• _Work order_
Within the listing below, how many lines hold the string "haben"? Only the number should be given.

╭──

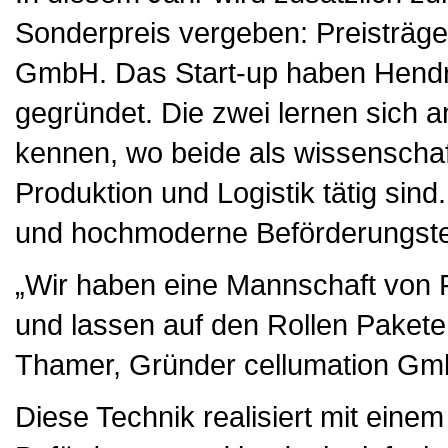
Sonderpreis vergeben: Preisträge
GmbH. Das Start-up haben Hendri
gegründet. Die zwei lernen sich 
kennen, wo beide als wissenschaftl
Produktion und Logistik tätig sind.
und hochmoderne Beförderungstec
„Wir haben eine Mannschaft von F
und lassen auf den Rollen Pakete
Thamer, Gründer cellumation G
Diese Technik realisiert mit eine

╰──

• _Answer to this task_
2